| Problem requirements |
Quote the part of the New Zealand earthquakes text starting with "How does NZ" and going on through "conditions used elsewhere.".

| Text section |

Earthquakes in New Zealand: Some questions
Christchurch, New Zealand (AFP) Nov 14, 2016 - A powerful 7.8-magnitude earthquake killed two people and caused massive infrastructure damage in New Zealand on Monday. Here are some facts about the seismically active nation known as the Shaky Isles:

Why so few casualties?

The key was distance from major population areas. In a devastating 2011 quake in nearby Christchurch, which left 185 dead, the shallow epicentre was very close to the city centre, causing large buildings to collapse which accounted for many of those who died. In contrast, Monday's quake was centred in a rural area around halfway between Christchurch and Wellington. Seismologists said the 2011 disaster also had more powerful high-frequency energy, lasting barely 10 seconds, while Monday's quake, despite having a higher magnitude, was deeper and of a lower frequency. This saw the energy released more slowly over a longer period -- up to two minutes -- as it travelled in a "rolling" motion along an estimated 200 kilometre (124 miles) fault line.

So where does this quake rank?

The quake, near Kaikoura, was measured at 7.8 by the US Geological Survey and 7.5 by New Zealand's official GeoNet service. Regardless of which figure is used, it still ranks as one of the largest ever recorded in the South Pacific nation. The biggest was an 8.2 monster that hit Wellington in 1855. The deadliest was a 7.8 tremor in Hawke's Bay in 1931 that claimed 256 lives. Using USGS's 7.8 figure, Monday's quake was the joint second strongest in New Zealand. GeoNet's 7.5 magnitude ranks it jointly as the sixth most powerful on record.

How does NZ cope with so many quakes?

New Zealand has strict building compliance codes that aim to limit quake damage and keep casualties to a minimum. Modern buildings such as "The Beehive" parliamentary complex in Wellington have complex foundation systems incorporating huge rubber blocks that allow it to shake without sustaining structural damage. Residential houses are generally built of timber, which flexes and bends in a quake, rather than collapsing like masonry. The system failed in the 2011 Christchurch quake simply because the fault line which caused the tremor was unknown before it ruptured, so authorities thought the city was relatively stable and did not impose the strict conditions used elsewhere.

Can New Zealand expect 'the big one'?

| Data records |
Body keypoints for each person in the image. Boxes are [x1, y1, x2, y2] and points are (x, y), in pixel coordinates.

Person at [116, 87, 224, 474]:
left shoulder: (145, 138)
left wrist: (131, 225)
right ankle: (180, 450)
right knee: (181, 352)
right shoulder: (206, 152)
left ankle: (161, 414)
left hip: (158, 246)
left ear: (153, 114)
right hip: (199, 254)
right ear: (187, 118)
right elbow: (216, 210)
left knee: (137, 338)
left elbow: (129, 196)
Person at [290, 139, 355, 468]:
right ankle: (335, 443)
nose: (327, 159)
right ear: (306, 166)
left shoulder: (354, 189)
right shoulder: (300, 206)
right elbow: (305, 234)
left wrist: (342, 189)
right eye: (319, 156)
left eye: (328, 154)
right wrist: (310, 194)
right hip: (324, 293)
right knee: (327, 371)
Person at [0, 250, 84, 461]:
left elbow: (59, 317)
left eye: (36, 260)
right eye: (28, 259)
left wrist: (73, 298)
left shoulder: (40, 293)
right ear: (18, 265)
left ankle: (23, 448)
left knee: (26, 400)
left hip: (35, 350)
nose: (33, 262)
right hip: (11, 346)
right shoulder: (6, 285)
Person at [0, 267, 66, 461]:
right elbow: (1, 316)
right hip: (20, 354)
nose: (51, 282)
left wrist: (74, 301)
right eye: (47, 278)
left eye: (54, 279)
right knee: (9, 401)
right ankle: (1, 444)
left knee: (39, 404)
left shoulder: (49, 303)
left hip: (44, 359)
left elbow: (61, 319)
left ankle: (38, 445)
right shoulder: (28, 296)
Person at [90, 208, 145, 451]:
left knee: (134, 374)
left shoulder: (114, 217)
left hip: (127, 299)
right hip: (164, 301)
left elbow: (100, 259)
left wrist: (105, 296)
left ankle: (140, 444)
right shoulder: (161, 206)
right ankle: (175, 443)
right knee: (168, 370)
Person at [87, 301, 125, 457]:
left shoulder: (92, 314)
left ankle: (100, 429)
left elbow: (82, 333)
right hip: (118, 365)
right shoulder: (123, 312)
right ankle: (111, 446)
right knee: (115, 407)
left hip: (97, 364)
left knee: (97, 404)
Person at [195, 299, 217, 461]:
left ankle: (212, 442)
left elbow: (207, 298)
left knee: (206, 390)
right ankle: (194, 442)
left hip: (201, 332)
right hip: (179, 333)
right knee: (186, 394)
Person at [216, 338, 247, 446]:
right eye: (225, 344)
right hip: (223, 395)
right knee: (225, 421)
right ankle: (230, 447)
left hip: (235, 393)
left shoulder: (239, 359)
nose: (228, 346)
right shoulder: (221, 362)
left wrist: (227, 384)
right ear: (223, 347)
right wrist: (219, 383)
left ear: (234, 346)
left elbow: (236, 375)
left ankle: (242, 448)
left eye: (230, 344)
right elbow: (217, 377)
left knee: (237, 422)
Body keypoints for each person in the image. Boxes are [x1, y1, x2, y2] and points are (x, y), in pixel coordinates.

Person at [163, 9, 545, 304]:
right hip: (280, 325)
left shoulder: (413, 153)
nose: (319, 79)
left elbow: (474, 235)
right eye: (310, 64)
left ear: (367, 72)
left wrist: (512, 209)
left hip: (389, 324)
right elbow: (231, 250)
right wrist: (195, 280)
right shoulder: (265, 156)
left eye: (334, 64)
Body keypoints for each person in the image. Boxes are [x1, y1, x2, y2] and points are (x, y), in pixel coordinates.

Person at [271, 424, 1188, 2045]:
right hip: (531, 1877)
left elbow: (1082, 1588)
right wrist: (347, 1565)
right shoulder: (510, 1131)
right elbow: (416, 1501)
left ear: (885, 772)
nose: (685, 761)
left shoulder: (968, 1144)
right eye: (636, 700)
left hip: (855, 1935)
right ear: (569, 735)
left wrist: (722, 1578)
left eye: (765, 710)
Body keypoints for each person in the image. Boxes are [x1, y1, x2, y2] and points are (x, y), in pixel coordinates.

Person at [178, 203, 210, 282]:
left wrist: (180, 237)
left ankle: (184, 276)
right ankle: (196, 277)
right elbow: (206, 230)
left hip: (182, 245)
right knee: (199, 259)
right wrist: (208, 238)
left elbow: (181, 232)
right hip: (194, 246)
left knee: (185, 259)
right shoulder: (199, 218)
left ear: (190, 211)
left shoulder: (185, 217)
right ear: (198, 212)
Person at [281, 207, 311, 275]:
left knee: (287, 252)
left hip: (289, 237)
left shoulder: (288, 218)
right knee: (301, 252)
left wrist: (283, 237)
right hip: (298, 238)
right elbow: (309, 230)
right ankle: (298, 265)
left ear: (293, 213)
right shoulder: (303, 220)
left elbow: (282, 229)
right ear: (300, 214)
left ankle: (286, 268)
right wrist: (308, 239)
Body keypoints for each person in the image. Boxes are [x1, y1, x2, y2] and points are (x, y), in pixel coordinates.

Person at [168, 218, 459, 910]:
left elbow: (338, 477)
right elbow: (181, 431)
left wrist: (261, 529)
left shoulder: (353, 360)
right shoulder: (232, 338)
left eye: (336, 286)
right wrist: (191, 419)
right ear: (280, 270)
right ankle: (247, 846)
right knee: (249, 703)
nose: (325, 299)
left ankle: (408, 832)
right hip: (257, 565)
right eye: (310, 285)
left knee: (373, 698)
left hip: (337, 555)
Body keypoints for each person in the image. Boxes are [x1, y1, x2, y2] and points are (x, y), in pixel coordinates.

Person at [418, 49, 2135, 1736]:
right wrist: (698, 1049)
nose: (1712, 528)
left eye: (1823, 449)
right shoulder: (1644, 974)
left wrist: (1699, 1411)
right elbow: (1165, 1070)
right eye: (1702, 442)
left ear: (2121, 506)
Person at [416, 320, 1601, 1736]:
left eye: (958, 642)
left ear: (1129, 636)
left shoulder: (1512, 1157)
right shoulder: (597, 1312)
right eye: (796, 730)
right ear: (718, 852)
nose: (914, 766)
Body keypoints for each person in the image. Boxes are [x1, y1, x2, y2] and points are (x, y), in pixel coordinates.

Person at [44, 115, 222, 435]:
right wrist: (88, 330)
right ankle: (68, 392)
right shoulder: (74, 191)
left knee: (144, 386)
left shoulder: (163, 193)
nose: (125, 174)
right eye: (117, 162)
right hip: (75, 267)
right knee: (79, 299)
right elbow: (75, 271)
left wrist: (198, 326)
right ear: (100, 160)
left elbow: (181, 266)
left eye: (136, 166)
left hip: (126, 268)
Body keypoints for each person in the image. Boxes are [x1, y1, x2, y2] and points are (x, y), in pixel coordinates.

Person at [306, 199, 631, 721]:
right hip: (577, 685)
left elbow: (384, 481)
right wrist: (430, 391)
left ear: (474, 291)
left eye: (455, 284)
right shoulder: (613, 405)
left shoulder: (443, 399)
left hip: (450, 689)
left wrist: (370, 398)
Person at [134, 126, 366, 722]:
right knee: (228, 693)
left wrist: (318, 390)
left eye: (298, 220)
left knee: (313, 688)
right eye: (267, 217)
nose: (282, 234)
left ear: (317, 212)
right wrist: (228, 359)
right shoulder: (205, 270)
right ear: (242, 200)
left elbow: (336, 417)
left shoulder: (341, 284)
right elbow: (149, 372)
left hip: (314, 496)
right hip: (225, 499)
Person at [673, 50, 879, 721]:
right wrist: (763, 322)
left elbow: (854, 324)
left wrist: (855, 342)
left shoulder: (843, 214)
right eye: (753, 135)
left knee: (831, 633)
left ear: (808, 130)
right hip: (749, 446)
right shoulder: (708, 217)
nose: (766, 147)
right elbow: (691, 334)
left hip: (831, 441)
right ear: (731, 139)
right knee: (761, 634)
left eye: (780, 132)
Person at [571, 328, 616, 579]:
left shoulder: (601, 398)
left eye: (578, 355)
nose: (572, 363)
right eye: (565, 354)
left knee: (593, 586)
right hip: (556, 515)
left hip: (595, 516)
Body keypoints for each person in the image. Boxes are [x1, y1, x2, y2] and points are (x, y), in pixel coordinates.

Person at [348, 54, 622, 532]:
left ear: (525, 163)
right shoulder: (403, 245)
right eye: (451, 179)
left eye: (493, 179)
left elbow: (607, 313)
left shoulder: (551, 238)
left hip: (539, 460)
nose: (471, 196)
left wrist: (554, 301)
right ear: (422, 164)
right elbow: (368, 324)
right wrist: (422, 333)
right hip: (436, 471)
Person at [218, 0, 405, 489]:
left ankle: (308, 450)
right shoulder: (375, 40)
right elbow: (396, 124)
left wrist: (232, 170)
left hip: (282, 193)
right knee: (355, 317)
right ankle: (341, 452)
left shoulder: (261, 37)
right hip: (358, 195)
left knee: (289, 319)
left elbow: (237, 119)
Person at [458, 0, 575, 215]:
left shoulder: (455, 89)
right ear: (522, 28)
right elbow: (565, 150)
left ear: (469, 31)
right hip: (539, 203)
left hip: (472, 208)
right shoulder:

| Result of the task |
How does NZ cope with so many quakes?

New Zealand has strict building compliance codes that aim to limit quake damage and keep casualties to a minimum. Modern buildings such as "The Beehive" parliamentary complex in Wellington have complex foundation systems incorporating huge rubber blocks that allow it to shake without sustaining structural damage. Residential houses are generally built of timber, which flexes and bends in a quake, rather than collapsing like masonry. The system failed in the 2011 Christchurch quake simply because the fault line which caused the tremor was unknown before it ruptured, so authorities thought the city was relatively stable and did not impose the strict conditions used elsewhere.